* WORK TO COMPLETE: Retype, word for word, every line from the one holding "estat, i en" through the one holding "un pressupost total" in the entries below, both included, and only those lines.

* DATA SECTION:
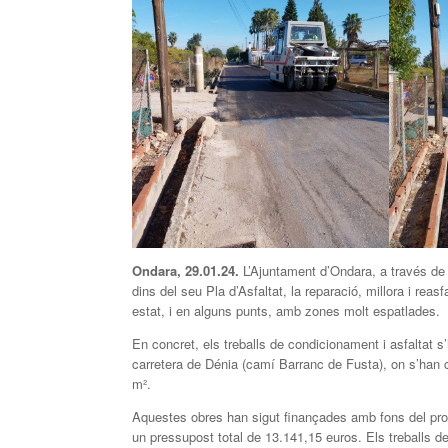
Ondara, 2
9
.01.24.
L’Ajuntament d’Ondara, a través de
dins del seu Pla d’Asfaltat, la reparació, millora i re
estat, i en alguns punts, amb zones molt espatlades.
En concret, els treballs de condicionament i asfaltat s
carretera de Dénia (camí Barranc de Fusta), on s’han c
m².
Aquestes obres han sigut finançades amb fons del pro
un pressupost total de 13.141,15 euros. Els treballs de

--

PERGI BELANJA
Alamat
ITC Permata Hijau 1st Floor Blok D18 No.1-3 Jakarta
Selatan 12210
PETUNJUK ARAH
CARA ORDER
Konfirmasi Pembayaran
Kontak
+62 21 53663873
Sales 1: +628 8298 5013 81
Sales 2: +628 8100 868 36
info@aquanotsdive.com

* SOLUTION TO THE PROBLEM:
estat, i en alguns punts, amb zones molt espatlades.
En concret, els treballs de condicionament i asfaltat s
carretera de Dénia (camí Barranc de Fusta), on s’han c
m².
Aquestes obres han sigut finançades amb fons del pro
un pressupost total de 13.141,15 euros. Els treballs de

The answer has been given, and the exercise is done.